I’ve found that all the existing implementations of Hibernate SQL statements assertions are based on datasource-proxy, that add a proxy around your Datasource for controlling or inspecting its statements, it’s a powerful tool. But that inspired me to try to provide my built-in solution for Spring Test and that is more natural to Hibernate write-behind mechanism. For example, the assert-tooling coming with datasource-proxy lib is based on static calls, which can lead to a test like this:

    @Test
    @Transactional
    void _test_with_datasource_proxy() {
        BlogPost post = blogPostRepository.findById(1L);
        post.setTitle("New title for blog post 1");

        entityManager.flush(); 
        assertUpdateStatements(1L);
    }

The drawback is that you need to flush explicitly since Hibernate’s write-behind mechanism will try to defer the execution of the update event to the end of your transaction, which is unfortunately out of your reach, after the end of your test method. This drawback is minimized if you’re only testing methods that are already wrapped with @Transactional though.
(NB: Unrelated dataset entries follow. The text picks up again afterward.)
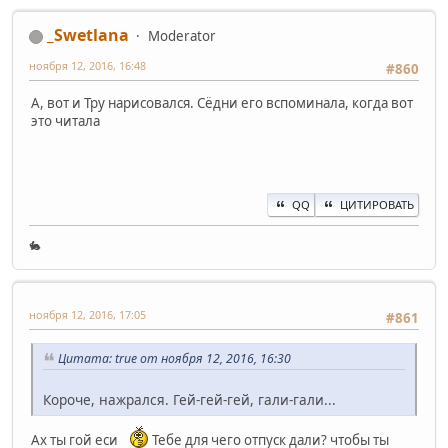
_Swetlana
Moderator
ноября 12, 2016, 16:48
#860
А, вот и Тру нарисовался. Сёдни его вспоминала, когда вот
это читала
QQ
ЦИТИРОВАТЬ
🐇
ноября 12, 2016, 17:05
#861
Цитата: true от ноября 12, 2016, 16:30
Короче, нажрался. Гей-гей-гей, гали-гали...
Ах ты гой еси
Тебе для чего отпуск дали? чтобы ты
For this reason, I found that it was more relevant to use an annotation that wraps the execution of the tests, allowing us to flush just before the end of the test transaction, and to do validate the assertion at that moment. But I think that depends on how you structure your tests. On the other side, the drawback of my solution is that it is intentionally coupled with Hibernate and Spring, compared to datasource-proxy that is based on the JDBC API.

Conclusion

I hope it was clear, this was pretty fun to code. I surely will try to add some tooling that can be useful in this test context, like integrating assertions for L2C caching hits, for example.